Introducing nutrientprofiler

This leads me to introduce the package developed during this project called nutrientprofiler. This package implements a series of functions that aim to help users assess product nutritional information against the UK Government Nutrient Profile Model. This model was developed by the UK Department of Health to help Ofcom implement restrictions in advertising of foods that are high in fats, salt and sugar (HFSS) and now forms the basis of new legislation restricting in-store and online placement-based promotions.

The CDRC had previously developed a single form Shiny App that implements this model for helping check a product against the Nutrient Profile Model. This package expands on that logic and provides it as explicit low level R functions, along side high level R functions for applying the Nutrient Profile Model across datasets of products. The final part of the RSE project has been integrating the nutrientprofiler package into the Shiny app to support NPM modelling for multiple products at once.

At present the package is not available via CRAN but can be downloaded directly from GitHub using the remotes package:

install.packages("remotes")

remotes::install_github("Leeds-CDRC/nutrientprofiler")

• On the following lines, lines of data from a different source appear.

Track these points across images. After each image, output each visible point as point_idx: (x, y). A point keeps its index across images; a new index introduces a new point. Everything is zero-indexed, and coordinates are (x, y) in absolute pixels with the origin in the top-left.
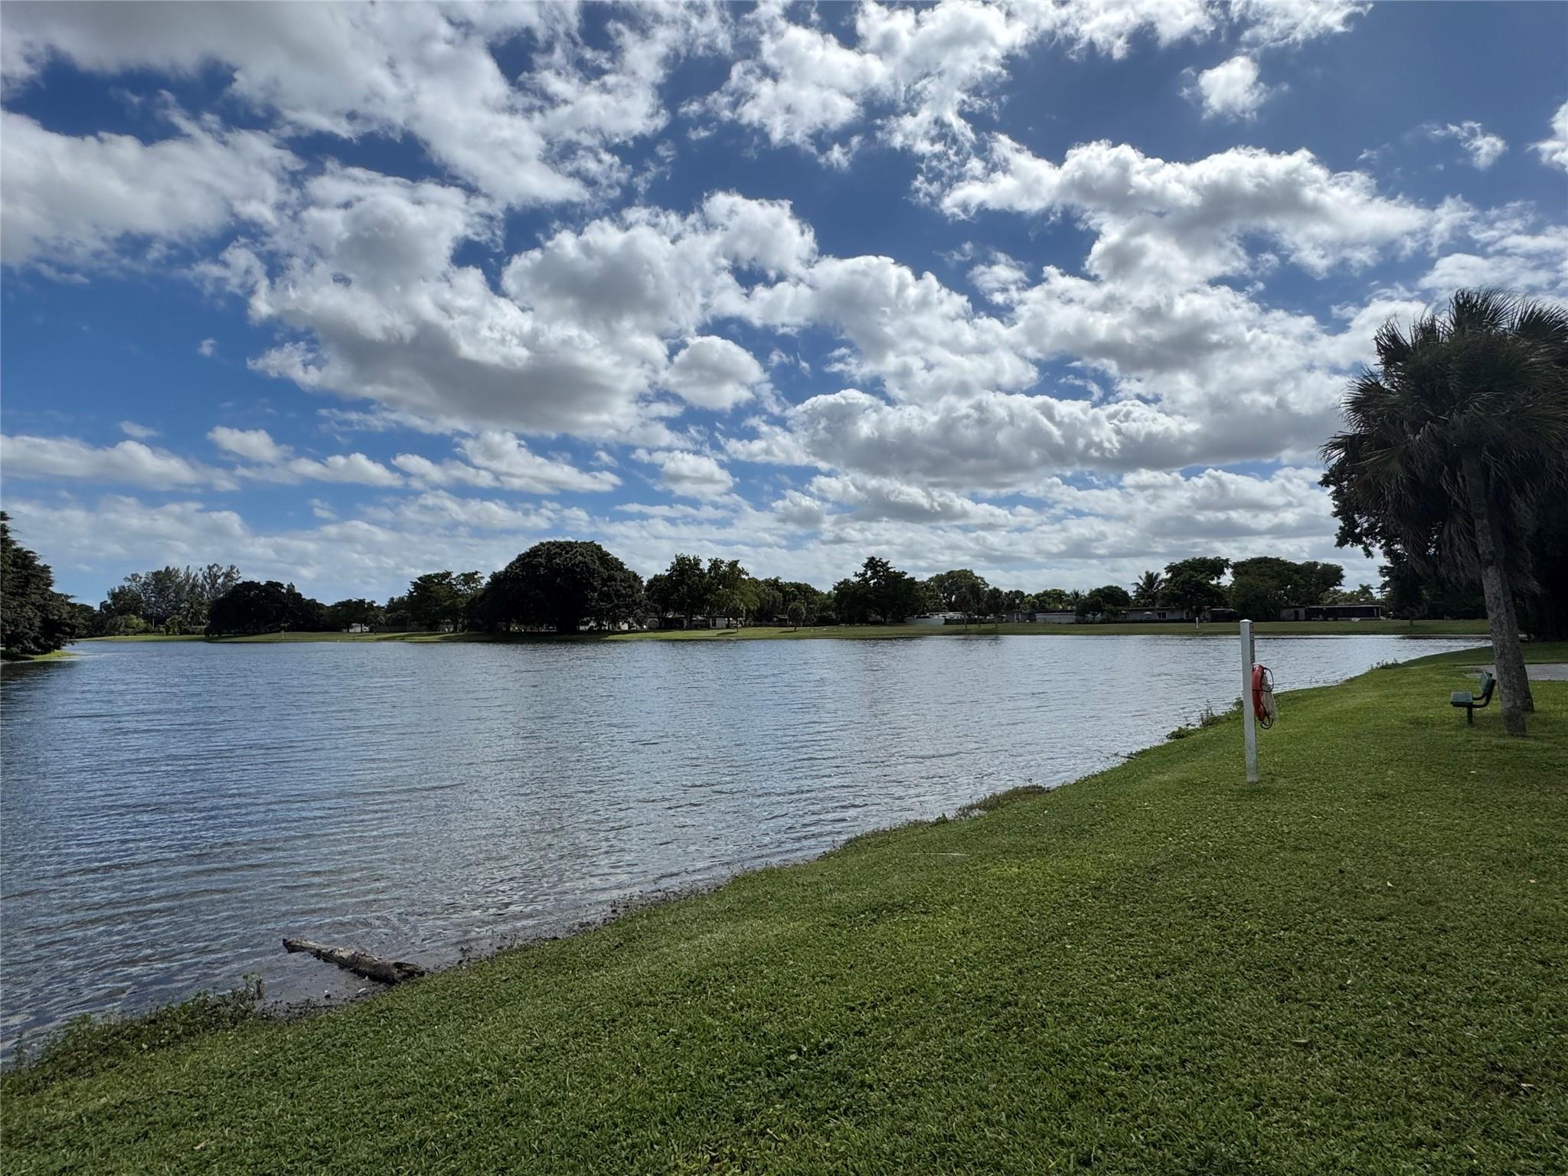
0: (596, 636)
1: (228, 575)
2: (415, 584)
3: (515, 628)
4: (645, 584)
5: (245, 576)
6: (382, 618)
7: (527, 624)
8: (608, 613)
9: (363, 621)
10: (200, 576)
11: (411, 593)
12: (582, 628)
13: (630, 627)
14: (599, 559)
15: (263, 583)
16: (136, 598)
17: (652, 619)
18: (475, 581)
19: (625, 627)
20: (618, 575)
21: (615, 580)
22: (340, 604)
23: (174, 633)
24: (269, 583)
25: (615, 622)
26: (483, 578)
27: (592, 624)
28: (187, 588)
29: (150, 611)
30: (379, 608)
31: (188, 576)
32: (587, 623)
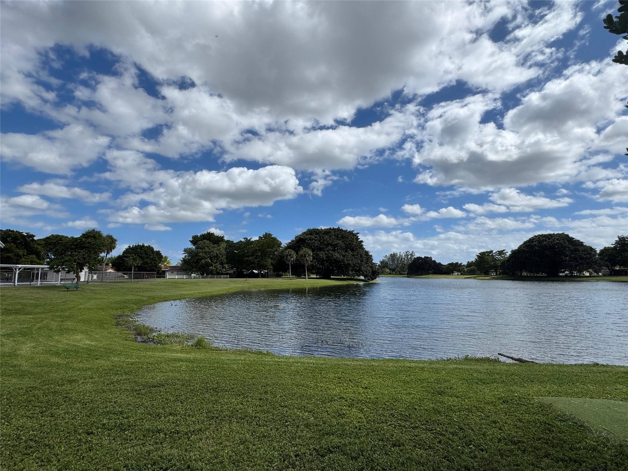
0: (570, 279)
1: (411, 255)
2: (477, 256)
3: (524, 274)
4: (598, 252)
5: (417, 255)
6: (466, 270)
7: (531, 272)
8: (576, 267)
9: (459, 271)
10: (403, 255)
11: (476, 259)
12: (561, 274)
13: (590, 274)
14: (568, 241)
15: (423, 257)
16: (387, 263)
17: (605, 270)
18: (503, 254)
19: (588, 274)
20: (581, 248)
21: (579, 251)
22: (449, 264)
23: (398, 274)
24: (425, 257)
25: (580, 271)
26: (507, 252)
27: (567, 272)
28: (400, 259)
29: (390, 267)
30: (464, 265)
31: (400, 255)
32: (564, 272)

Vicki Jenneson, who has helped lead on this project said the following about RSE involvement:

Having support from Alex in the RSE team has been invaluable for this project. Alex was able to unpick a complex challenge and translate it into a simple set of logical steps, providing a well-organised, flexible and transparent data flow within the R package. Alex approached the project with professionalism and took the time to walk me through his work in a way that I could understand, even introducing me to some of the basics of R package building and using Github. I’m excited to have a scalable version of the NPM calculator, thanks to all the work which Alex put in.